知っているようで実は知らない、あの動物の“足事情”!
実物大の足の写真とともに、クイズ形式で動物たちの生態に迫る学習絵本の登場です。
動物たちがそれぞれにちがった姿をしているのは当然、わかっているつもりではいましたが、足の形だけとってさえ、こんなにもいろいろな形や仕組みがあるのかと驚かされました。

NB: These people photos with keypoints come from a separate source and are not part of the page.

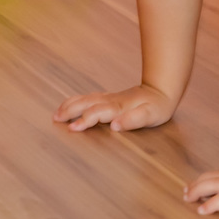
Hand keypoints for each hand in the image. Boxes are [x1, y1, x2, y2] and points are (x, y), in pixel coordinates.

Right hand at [52, 85, 174, 131]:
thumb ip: (133, 120)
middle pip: (87, 103)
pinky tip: (70, 105)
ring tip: (56, 114)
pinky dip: (76, 101)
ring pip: (86, 99)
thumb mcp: (150, 116)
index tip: (72, 128)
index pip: (98, 113)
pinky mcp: (109, 97)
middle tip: (55, 119)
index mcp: (119, 107)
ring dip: (70, 105)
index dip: (85, 120)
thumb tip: (115, 125)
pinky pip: (89, 98)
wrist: (162, 90)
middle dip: (71, 110)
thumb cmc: (157, 106)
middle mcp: (111, 100)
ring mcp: (109, 98)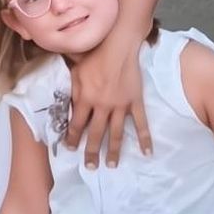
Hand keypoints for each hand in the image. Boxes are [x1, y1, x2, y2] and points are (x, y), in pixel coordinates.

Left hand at [66, 32, 149, 167]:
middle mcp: (102, 106)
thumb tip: (66, 102)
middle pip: (95, 133)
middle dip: (91, 152)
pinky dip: (145, 139)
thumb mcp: (75, 70)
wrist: (118, 46)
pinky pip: (141, 124)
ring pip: (116, 133)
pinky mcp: (135, 102)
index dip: (72, 137)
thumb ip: (72, 88)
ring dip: (113, 151)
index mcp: (85, 98)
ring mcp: (120, 106)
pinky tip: (147, 152)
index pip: (76, 123)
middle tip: (89, 167)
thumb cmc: (93, 55)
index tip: (69, 149)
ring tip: (111, 165)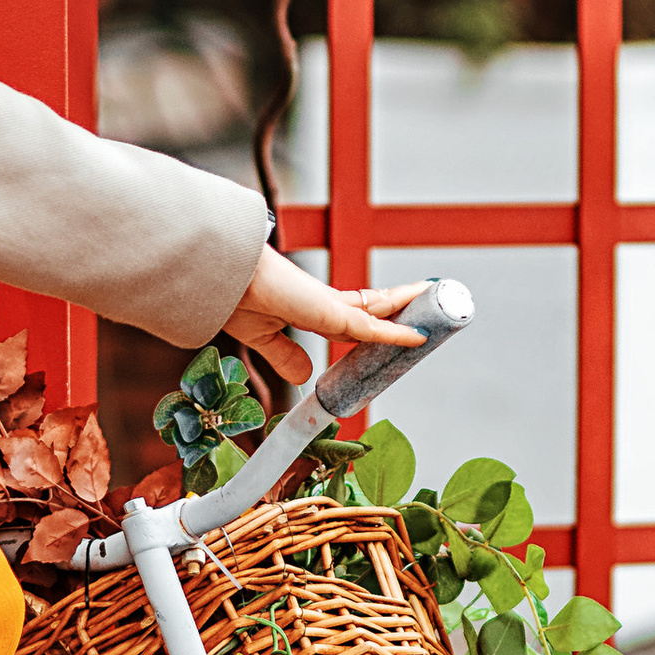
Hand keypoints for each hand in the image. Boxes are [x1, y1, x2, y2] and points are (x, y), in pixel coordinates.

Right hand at [221, 254, 430, 390]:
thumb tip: (305, 375)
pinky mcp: (328, 311)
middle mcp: (323, 301)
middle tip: (428, 302)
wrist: (215, 278)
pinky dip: (396, 332)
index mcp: (306, 306)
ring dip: (409, 306)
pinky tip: (419, 334)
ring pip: (380, 307)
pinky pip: (370, 326)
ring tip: (438, 301)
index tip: (394, 325)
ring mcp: (328, 303)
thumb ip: (284, 354)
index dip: (375, 321)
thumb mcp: (260, 336)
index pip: (352, 315)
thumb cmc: (227, 297)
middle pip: (374, 304)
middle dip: (401, 303)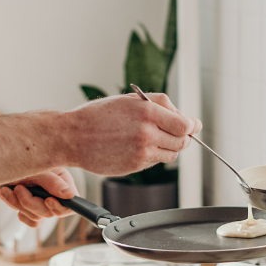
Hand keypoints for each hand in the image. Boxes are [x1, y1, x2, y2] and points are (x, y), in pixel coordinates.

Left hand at [0, 167, 76, 227]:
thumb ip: (52, 182)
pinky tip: (10, 196)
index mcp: (62, 180)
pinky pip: (31, 221)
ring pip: (38, 218)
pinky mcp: (32, 210)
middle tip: (19, 188)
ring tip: (8, 189)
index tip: (47, 200)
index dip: (60, 206)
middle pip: (51, 212)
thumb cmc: (17, 161)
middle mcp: (55, 193)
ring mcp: (43, 202)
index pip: (71, 202)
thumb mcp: (36, 170)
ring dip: (19, 205)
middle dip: (31, 203)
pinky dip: (19, 211)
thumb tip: (71, 195)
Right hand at [65, 92, 201, 176]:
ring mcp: (141, 153)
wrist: (72, 137)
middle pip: (182, 141)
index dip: (192, 126)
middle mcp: (147, 134)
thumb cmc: (98, 116)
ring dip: (167, 147)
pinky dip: (152, 155)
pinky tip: (136, 147)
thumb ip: (160, 104)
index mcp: (148, 113)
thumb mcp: (130, 99)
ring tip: (150, 138)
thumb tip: (184, 116)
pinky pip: (154, 162)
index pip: (185, 125)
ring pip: (171, 154)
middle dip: (181, 137)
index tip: (192, 125)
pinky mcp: (135, 166)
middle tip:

特にオランウータンの足の写真なんて、その質感が人間の手とあまりにもそっくり!
あらためて、彼らがヒトと近い種の動物なのだということを、強烈に実感してしまいました。
ユニークな動物写真の数々も、本書のみどころ!
後ろ足を人間の手のように使って、器用に紙パックの牛乳を持つオランウータン。
太いしっぽで体をまるごと支えて、両足でライバルにキックを食らわせるカンガルー。
それから、象の足の裏!
ほんの一部分を観察するだけでも、ふだんとはちがう視点から考えを深めることで、思っていた以上にたくさんのことに気づかされるもの。
「観察、それが科学の第一歩です」とは、監修を務める今泉忠明さんが本書の帯に記した言葉です。
「いったいなぜ、そのような足になったのだろう?」と観察してみることで、いままで考えてもみなかったその動物の生活の一場面をありありとイメージできてしまうのは、新鮮でたのしい読書体験でした。
視点を変えて世界をとらえなおし、あらたな発見や疑問を自分で見つけ出す。
そんな子どもの柔軟さを刺激する、ユニークな科学絵本です。